=== Records for this exercise ===

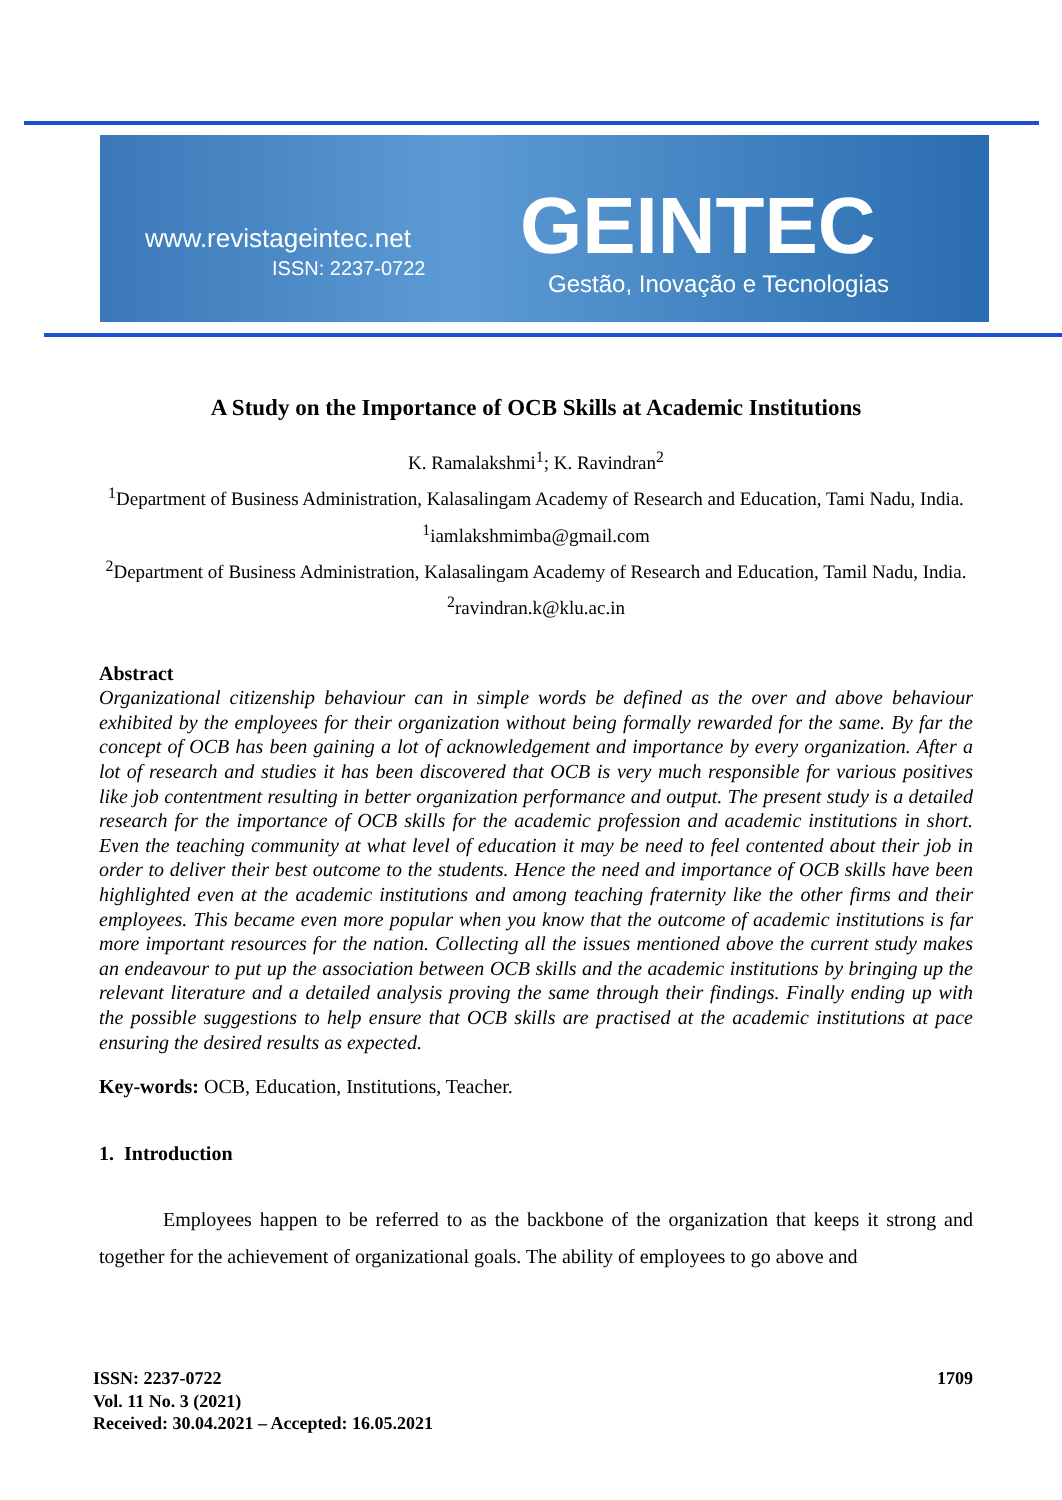www.revistageintec.net
ISSN: 2237-0722 GEINTEC
Gestão, Inovação e Tecnologias
A Study on the Importance of OCB Skills at Academic Institutions
K. Ramalakshmi<sup>1</sup>; K. Ravindran<sup>2</sup>
<sup>1</sup> Department of Business Administration, Kalasalingam Academy of Research and Education, Tami Nadu, India.
<sup>1</sup> iamlakshmimba@gmail.com
<sup>2</sup> Department of Business Administration, Kalasalingam Academy of Research and Education, Tamil Nadu, India.
<sup>2</sup> ravindran.k@klu.ac.in
Abstract
Organizational citizenship behaviour can in simple words be defined as the over and above behaviour exhibited by the employees for their organization without being formally rewarded for the same. By far the concept of OCB has been gaining a lot of acknowledgement and importance by every organization. After a lot of research and studies it has been discovered that OCB is very much responsible for various positives like job contentment resulting in better organization performance and output. The present study is a detailed research for the importance of OCB skills for the academic profession and academic institutions in short. Even the teaching community at what level of education it may be need to feel contented about their job in order to deliver their best outcome to the students. Hence the need and importance of OCB skills have been highlighted even at the academic institutions and among teaching fraternity like the other firms and their employees. This became even more popular when you know that the outcome of academic institutions is far more important resources for the nation. Collecting all the issues mentioned above the current study makes an endeavour to put up the association between OCB skills and the academic institutions by bringing up the relevant literature and a detailed analysis proving the same through their findings. Finally ending up with the possible suggestions to help ensure that OCB skills are practised at the academic institutions at pace ensuring the desired results as expected.
Key-words: OCB, Education, Institutions, Teacher.
1. Introduction
Employees happen to be referred to as the backbone of the organization that keeps it strong and together for the achievement of organizational goals. The ability of employees to go above and
1709 ISSN: 2237-0722
Vol. 11 No. 3 (2021)
Received: 30.04.2021 – Accepted: 16.05.2021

===

Activity:
Determine how many lines of the records contain the word "Business". Reply with the number by itself.

Your response:
2